WHAT YOU SHOULD DO
Copy out only the lines that begin at the one containing "In Crossfire / Combat" and stop after the one containing "help Miner Challenge", changing "Students" to "Learners" and leaving everything else as it is. Omit the pictures from your answer.
====== EXERCISE MATERIALS ======
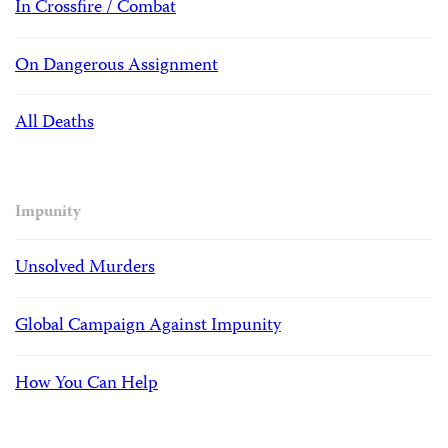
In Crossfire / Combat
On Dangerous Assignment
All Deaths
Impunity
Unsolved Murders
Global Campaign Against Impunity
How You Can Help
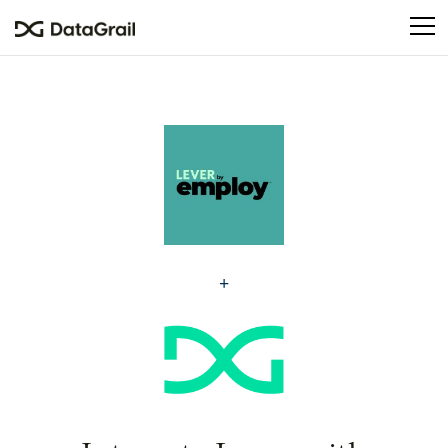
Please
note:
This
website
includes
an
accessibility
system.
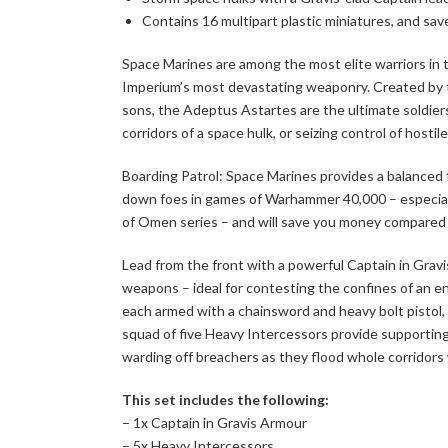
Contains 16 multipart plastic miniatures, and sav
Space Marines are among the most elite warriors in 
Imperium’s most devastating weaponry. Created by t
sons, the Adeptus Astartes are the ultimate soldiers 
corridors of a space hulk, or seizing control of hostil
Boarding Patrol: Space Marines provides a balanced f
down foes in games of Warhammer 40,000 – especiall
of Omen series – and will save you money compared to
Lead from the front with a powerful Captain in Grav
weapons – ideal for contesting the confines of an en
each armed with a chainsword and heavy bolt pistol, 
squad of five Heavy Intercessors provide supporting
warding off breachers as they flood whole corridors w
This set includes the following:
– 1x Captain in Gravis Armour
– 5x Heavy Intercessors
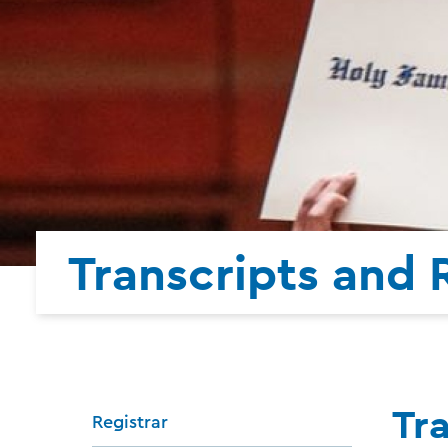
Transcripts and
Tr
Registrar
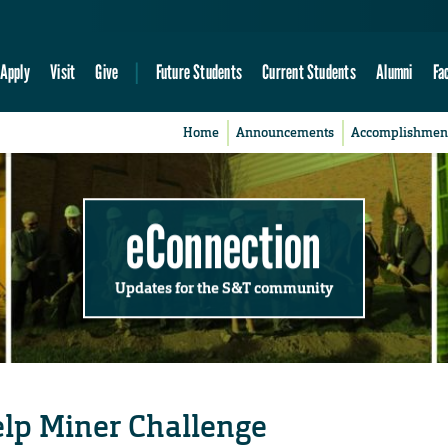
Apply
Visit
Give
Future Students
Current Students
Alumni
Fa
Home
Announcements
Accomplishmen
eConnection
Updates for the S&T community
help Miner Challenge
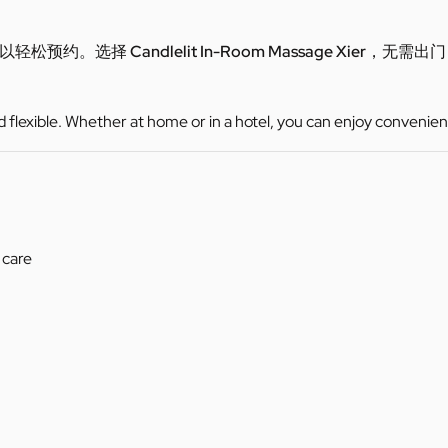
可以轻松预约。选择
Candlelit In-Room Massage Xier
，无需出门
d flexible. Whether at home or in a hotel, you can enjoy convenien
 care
======
====== EXERCISE MATERIALS ======
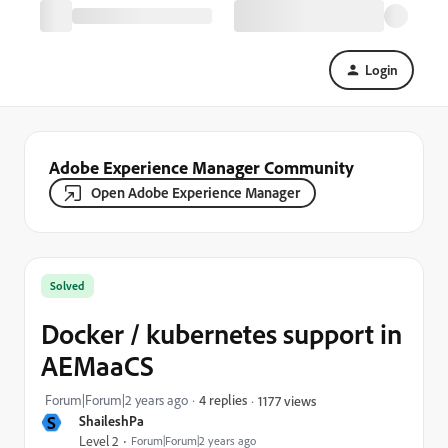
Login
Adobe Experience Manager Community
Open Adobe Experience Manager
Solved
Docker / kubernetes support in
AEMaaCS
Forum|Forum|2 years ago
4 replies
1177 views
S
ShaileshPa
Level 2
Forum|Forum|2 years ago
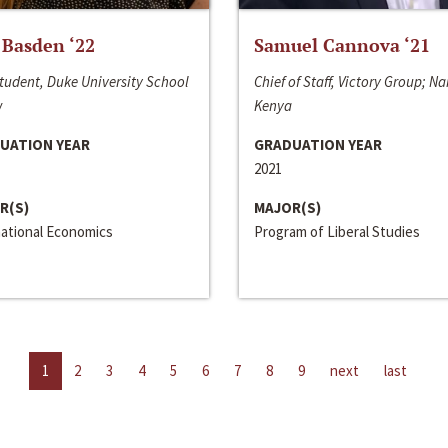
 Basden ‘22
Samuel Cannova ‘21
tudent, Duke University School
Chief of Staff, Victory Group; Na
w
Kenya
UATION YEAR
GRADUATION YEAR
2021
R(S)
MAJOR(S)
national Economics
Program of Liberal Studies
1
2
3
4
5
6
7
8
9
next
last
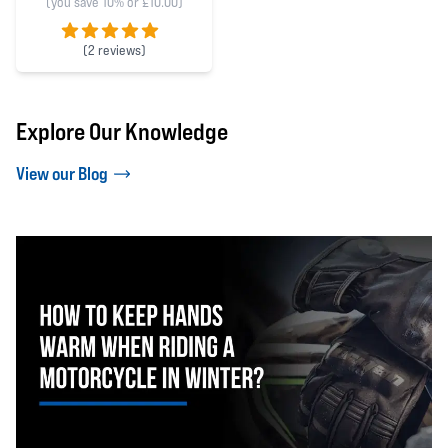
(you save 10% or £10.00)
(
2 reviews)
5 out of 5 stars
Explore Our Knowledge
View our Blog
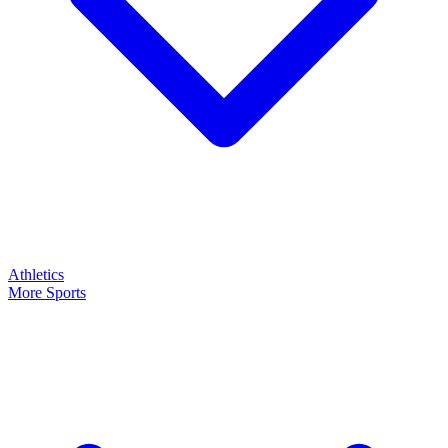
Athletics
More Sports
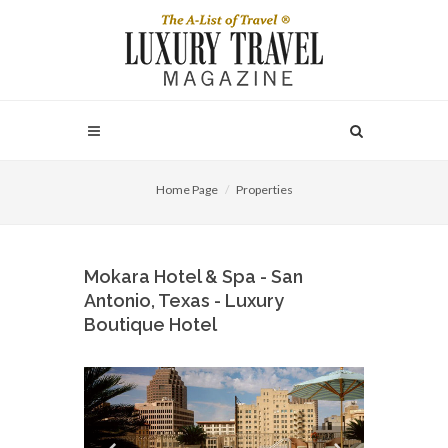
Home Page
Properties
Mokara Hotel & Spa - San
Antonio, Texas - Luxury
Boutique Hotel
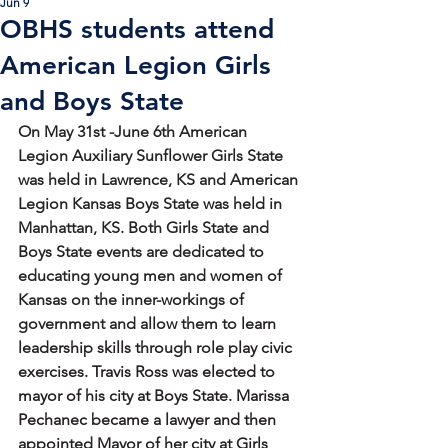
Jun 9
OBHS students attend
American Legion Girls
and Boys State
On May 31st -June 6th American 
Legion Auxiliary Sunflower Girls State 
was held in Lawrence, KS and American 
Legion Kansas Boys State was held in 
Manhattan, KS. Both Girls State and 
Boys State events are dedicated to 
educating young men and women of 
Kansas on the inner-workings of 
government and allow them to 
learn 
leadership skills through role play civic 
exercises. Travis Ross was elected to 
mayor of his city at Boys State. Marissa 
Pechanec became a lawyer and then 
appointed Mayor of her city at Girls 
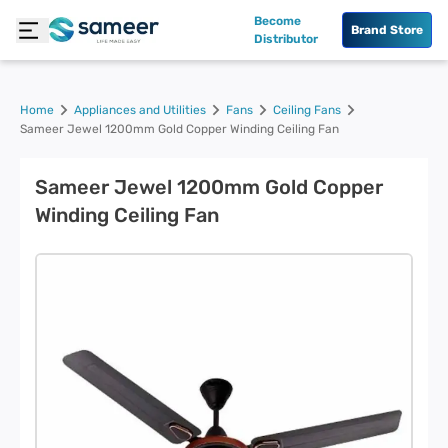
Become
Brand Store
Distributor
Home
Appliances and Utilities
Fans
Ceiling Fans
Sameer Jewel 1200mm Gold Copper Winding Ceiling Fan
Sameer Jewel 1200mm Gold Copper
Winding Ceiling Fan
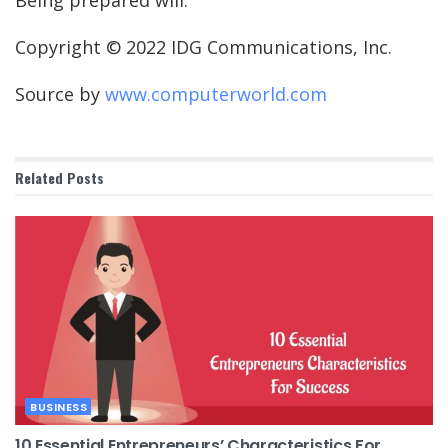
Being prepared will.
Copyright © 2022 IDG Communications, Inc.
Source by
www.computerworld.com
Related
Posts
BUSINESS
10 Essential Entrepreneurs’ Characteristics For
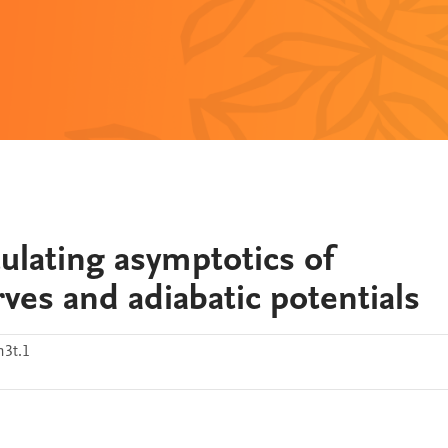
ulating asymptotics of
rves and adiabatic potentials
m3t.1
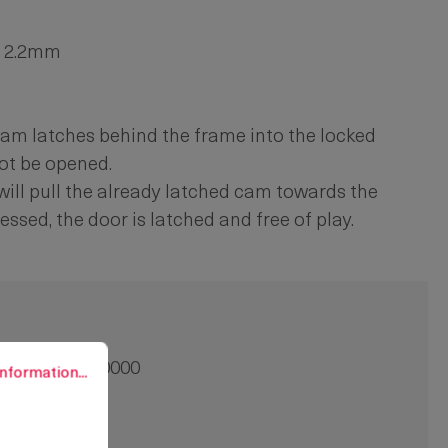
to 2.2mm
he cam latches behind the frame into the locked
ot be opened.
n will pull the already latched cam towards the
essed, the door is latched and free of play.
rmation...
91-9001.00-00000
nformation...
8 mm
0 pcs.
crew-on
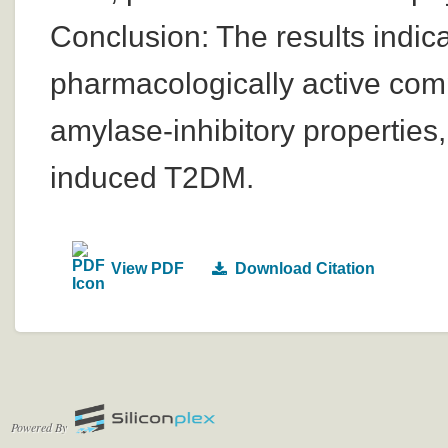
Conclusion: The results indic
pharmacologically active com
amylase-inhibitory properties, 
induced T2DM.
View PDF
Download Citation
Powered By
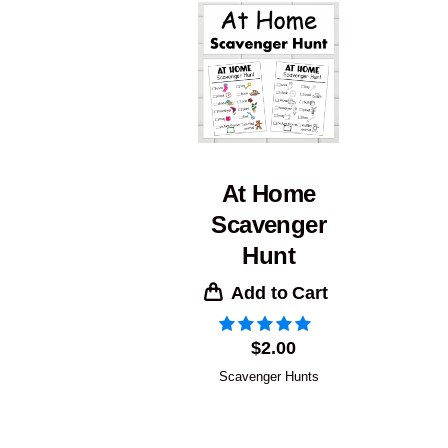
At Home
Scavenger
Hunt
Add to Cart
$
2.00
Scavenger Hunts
======
====== EXERCISE MATERIALS ======
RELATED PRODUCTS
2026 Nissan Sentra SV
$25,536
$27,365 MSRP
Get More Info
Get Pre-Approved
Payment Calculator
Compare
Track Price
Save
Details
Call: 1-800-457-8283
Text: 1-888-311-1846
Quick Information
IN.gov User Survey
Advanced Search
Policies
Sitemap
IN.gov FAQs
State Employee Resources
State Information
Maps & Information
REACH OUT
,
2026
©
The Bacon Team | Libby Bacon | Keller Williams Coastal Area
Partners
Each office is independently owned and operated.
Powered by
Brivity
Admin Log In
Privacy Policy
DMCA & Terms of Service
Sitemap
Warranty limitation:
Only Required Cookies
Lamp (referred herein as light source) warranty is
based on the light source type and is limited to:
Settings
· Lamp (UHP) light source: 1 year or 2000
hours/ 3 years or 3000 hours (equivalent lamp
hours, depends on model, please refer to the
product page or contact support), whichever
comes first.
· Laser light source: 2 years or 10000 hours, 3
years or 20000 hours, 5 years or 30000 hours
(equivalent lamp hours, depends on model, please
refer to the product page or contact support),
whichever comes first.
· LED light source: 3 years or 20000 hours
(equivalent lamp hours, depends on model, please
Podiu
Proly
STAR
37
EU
======
COMPLETED EXERCISE
In Crossfire / Combat
On Dangerous Assignment
All Deaths
Impunity
Unsolved Murders
Global Campaign Against Impunity
How You Can Help
Please
note:
This
website
includes
an
accessibility
system.
Contains 16 multipart plastic miniatures, and sav
Space Marines are among the most elite warriors in 
Imperium’s most devastating weaponry. Created by t
sons, the Adeptus Astartes are the ultimate soldiers 
corridors of a space hulk, or seizing control of hostil
Boarding Patrol: Space Marines provides a balanced f
down foes in games of Warhammer 40,000 – especiall
of Omen series – and will save you money compared to
Lead from the front with a powerful Captain in Grav
weapons – ideal for contesting the confines of an en
each armed with a chainsword and heavy bolt pistol, 
squad of five Heavy Intercessors provide supporting
warding off breachers as they flood whole corridors w
This set includes the following:
– 1x Captain in Gravis Armour
– 5x Heavy Intercessors
Transcripts and
Tr
Registrar
Apply
Visit
Give
Future Learners
Current Learners
Alumni
Fa
Home
Announcements
Accomplishmen
eConnection
Updates for the S&T community
help Miner Challenge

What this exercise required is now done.